Fiber-rich nopales are cactus-like pads taken from prickly pear plants. If you can't find them fresh, you should be able to find them canned.

This recipe is part of Andrew Schloss's Sunday Dinners.



ingredients

1 pound fresh nopales, trimmed of spines, or 12 ounces canned nopales, drained
1 tablespoon vegetable oil
6 green onions, trimmed and thinly sliced
2 cloves garlic, finely chopped
1 pinch red pepper flakes
5 or 6 tomatillo husks
1 tablespoon chopped cilantro

timer

prep: 10 minutes
total: 25 minutes

tools

large skillet

instructions

1. Scrape off the spines from the edges and face of fresh nopales and trim away the hard end from each section. Cut the trimmed sections into small cubes. Set aside.

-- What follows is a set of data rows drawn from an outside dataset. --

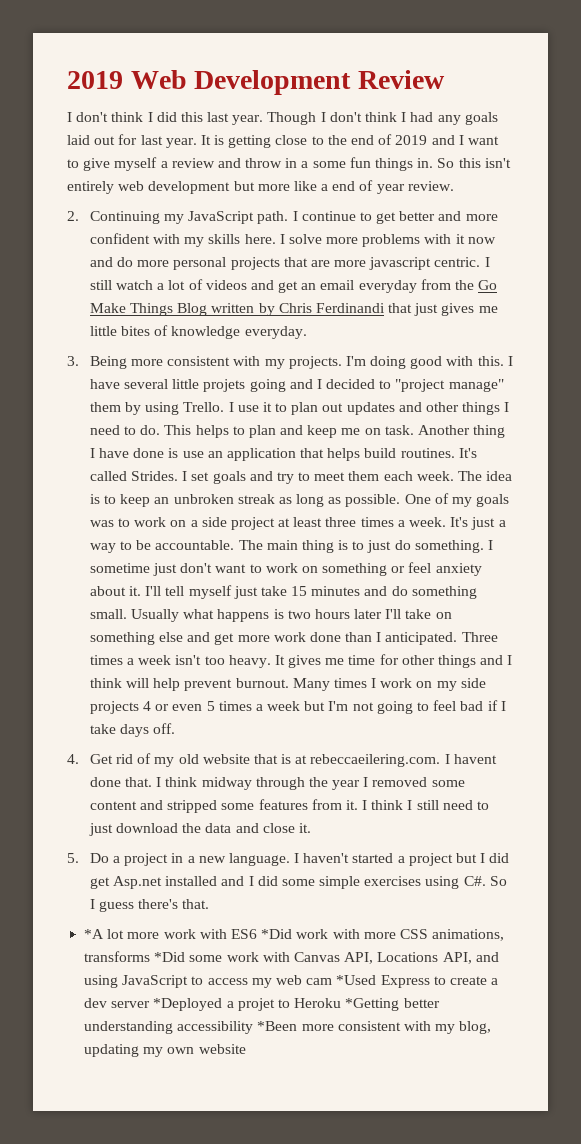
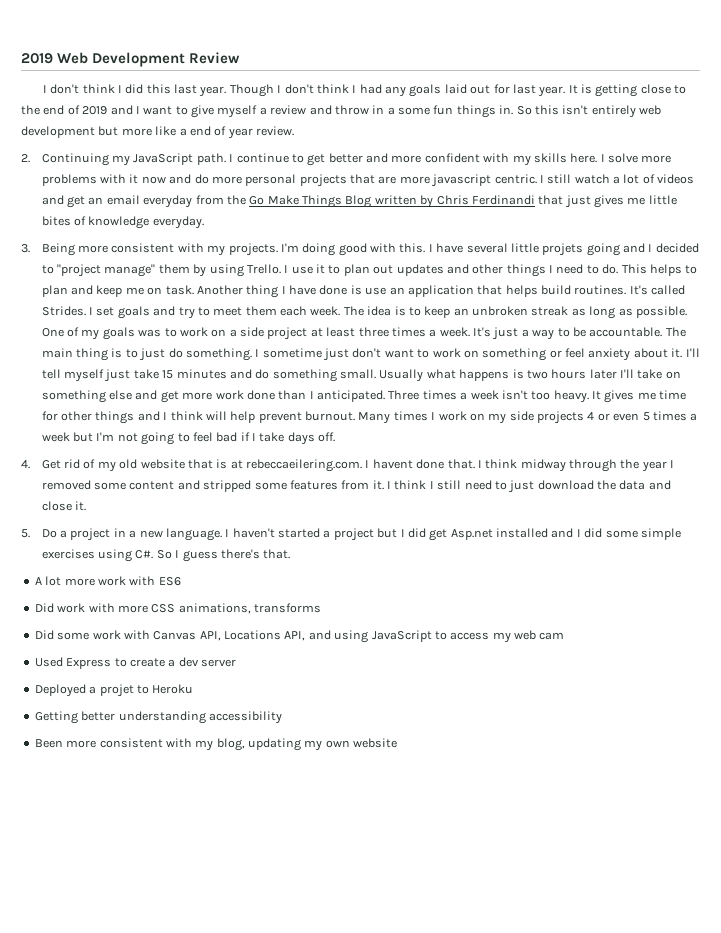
[84,929,105,939] *A -> [34,577,42,585] A
[261,929,293,939] *Did -> [34,603,54,613] // Did
[154,952,186,962] *Did -> [34,630,54,640] // Did
[336,975,377,985] *Used -> [34,657,63,667] // Used
[153,998,223,1011] *Deployed -> [34,684,86,697] // Deployed
[345,998,400,1011] *Getting -> [34,711,78,724] // Getting
[257,1021,298,1031] *Been -> [34,739,63,748] // Been

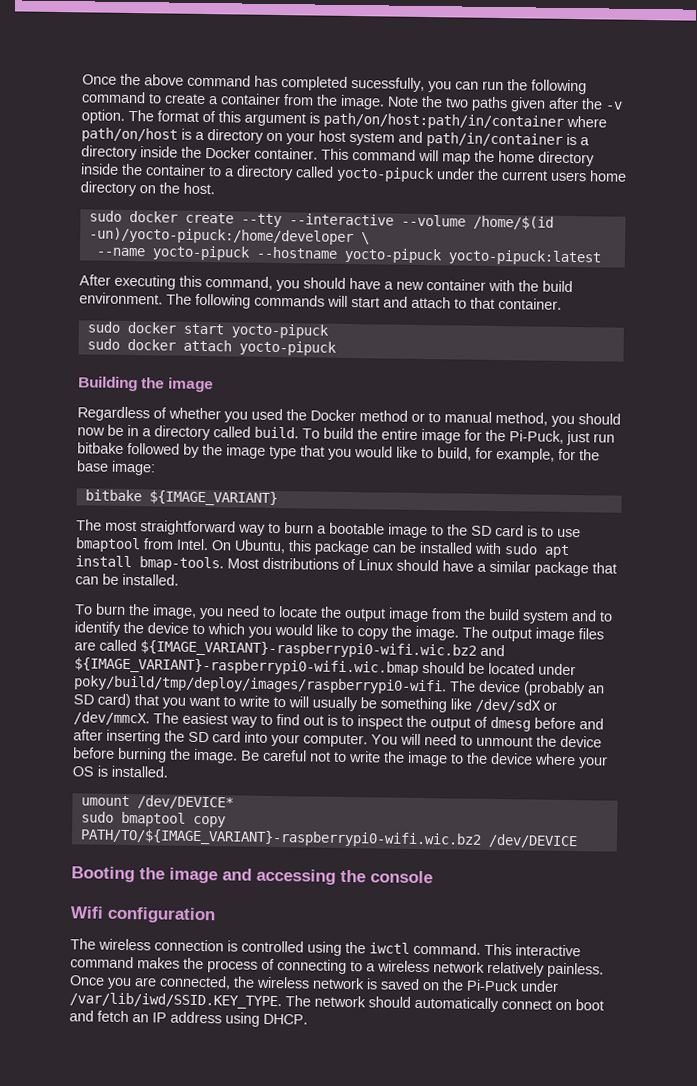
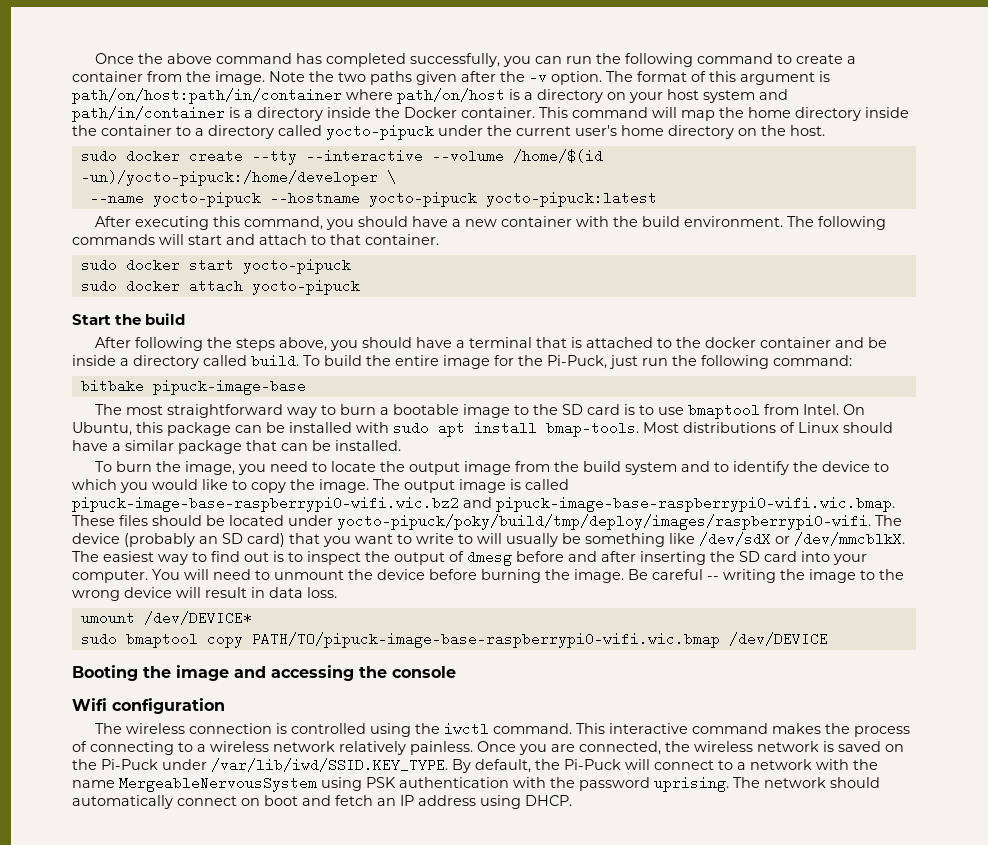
[351,76,425,92] sucessfully, -> [410,53,501,67] successfully,
[550,171,587,182] users -> [575,125,617,136] user's
[78,376,215,393] [77,406,621,428] [77,424,139,437] Building the image // Regardless of whether you used the Docker method or to manual method, you should now be in -> [72,313,186,325] [95,337,888,351] [72,355,116,366] Start the build // After following the steps above, you should have a terminal that is attached to the docker container and be inside
[77,442,600,463] [76,460,156,476] [84,489,278,507] bitbake followed by the image type that you would like to build, for example, for the base image: // bitbake ${IMAGE_VARIANT} -> [672,355,852,369] [80,379,306,395] the following command: // bitbake pipuck-image-base
[578,628,604,640] [74,639,505,659] [74,657,419,676] files are called ${IMAGE_VARIANT}-raspberrypi0-wifi.wic.bz2 and ${IMAGE_VARIANT}-raspberrypi0-wifi.wic.bmap -> [510,479,569,490] [72,496,895,512] [72,515,148,526] is called pipuck-image-base-raspberrypi0-wifi.wic.bz2 and pipuck-image-base-raspberrypi0-wifi.wic.bmap. These files
[73,675,447,695] poky/build/tmp/deploy/images/raspberrypi0-wifi. -> [337,514,871,530] yocto-pipuck/poky/build/tmp/deploy/images/raspberrypi0-wifi.
[73,711,150,726] /dev/mmcX. -> [794,532,905,546] /dev/mmcblkX.
[310,751,381,763] not to write -> [707,569,776,583] -- writing
[491,752,608,769] [72,765,168,778] device where your OS is installed. -> [72,587,337,601] wrong device will result in data loss.
[79,828,482,848] PATH/TO/${IMAGE_VARIANT}-raspberrypi0-wifi.wic.bz2 -> [251,632,720,648] PATH/TO/pipuck-image-base-raspberrypi0-wifi.wic.bmap
(282, 1001) none -> [452,759,878,773] [72,776,729,792] By default, the Pi-Puck will connect to a network with the name MergeableNervousSystem using PSK authentication with the password uprising.

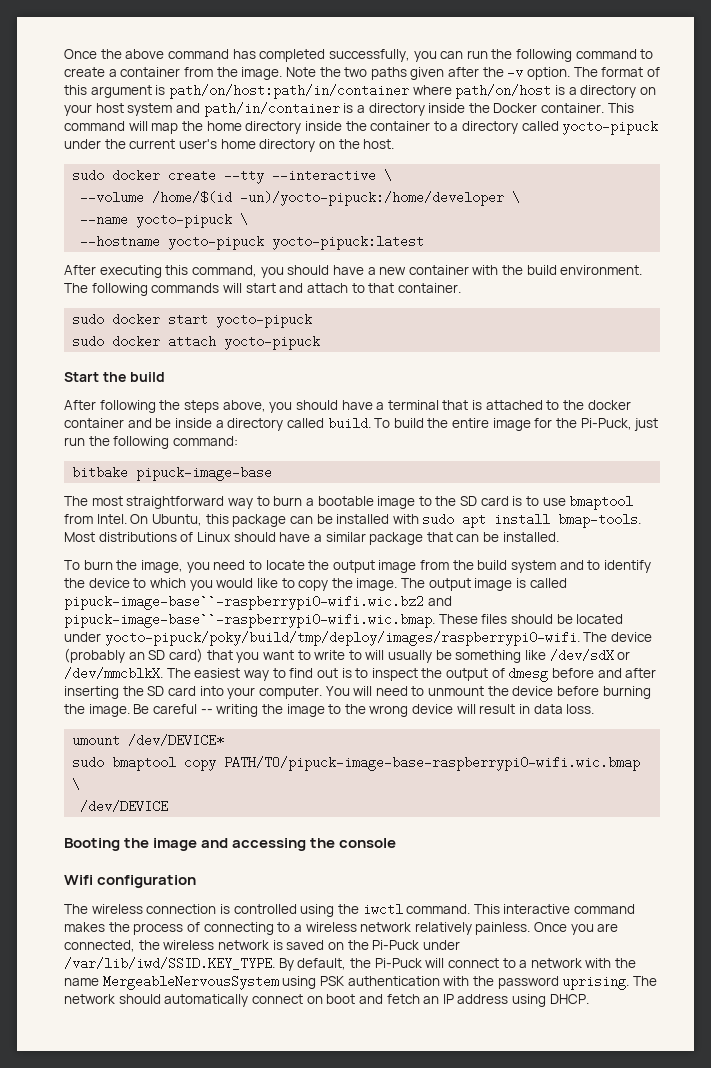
(423, 156) none -> [384,169,393,182] \ //
(261, 199) none -> [240,213,249,226] \ //
[72,496,895,512] pipuck-image-base-raspberrypi0-wifi.wic.bz2 and pipuck-image-base-raspberrypi0-wifi.wic.bmap. -> [64,595,452,610] [64,613,435,628] pipuck-image-base``-raspberrypi0-wifi.wic.bz2 and pipuck-image-base``-raspberrypi0-wifi.wic.bmap.
(720, 640) none -> [72,778,81,791] \ //

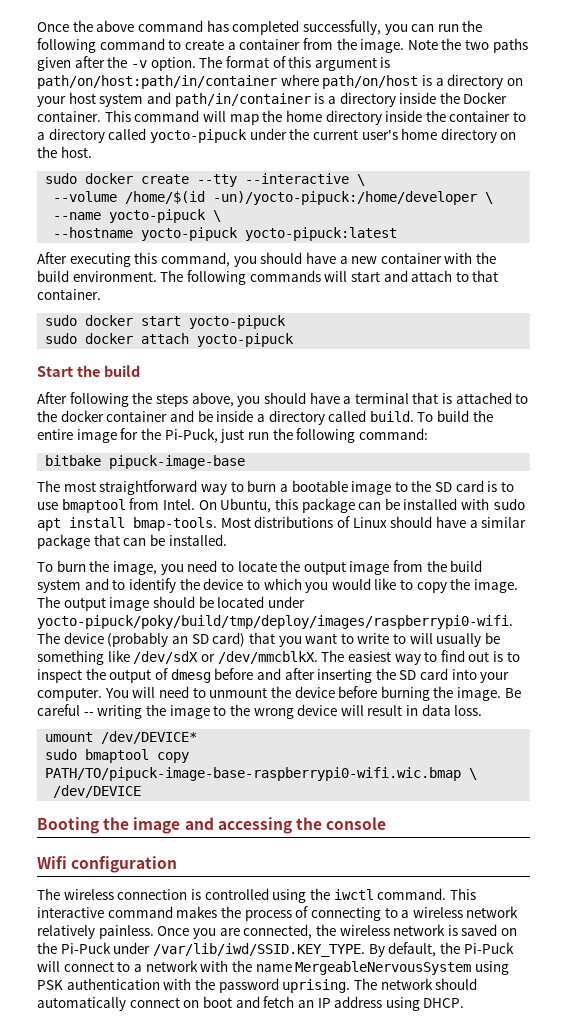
[516,578,567,588] [64,595,452,610] [64,613,508,628] is called pipuck-image-base``-raspberrypi0-wifi.wic.bz2 and pipuck-image-base``-raspberrypi0-wifi.wic.bmap. These files -> (150, 604) none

2. Heat the oil in a large skillet until hot. Add the nopales, green onions, garlic, pepper flakes and salt. Mix together and cover.

3. Cook over low heat until the nopales are tender, about 5 minutes, stirring occasionally. They will become quite juicy.

4. If using canned nopales, stop the cooking at this point. Add the cilantro and serve. If using fresh nopales, uncover and add the tomatillo skins and the cilantro.

5. Cook over moderate heat until the vegetable is almost dry and the sticky liquid disappears, about 12 minutes. Adjust seasoning and serve.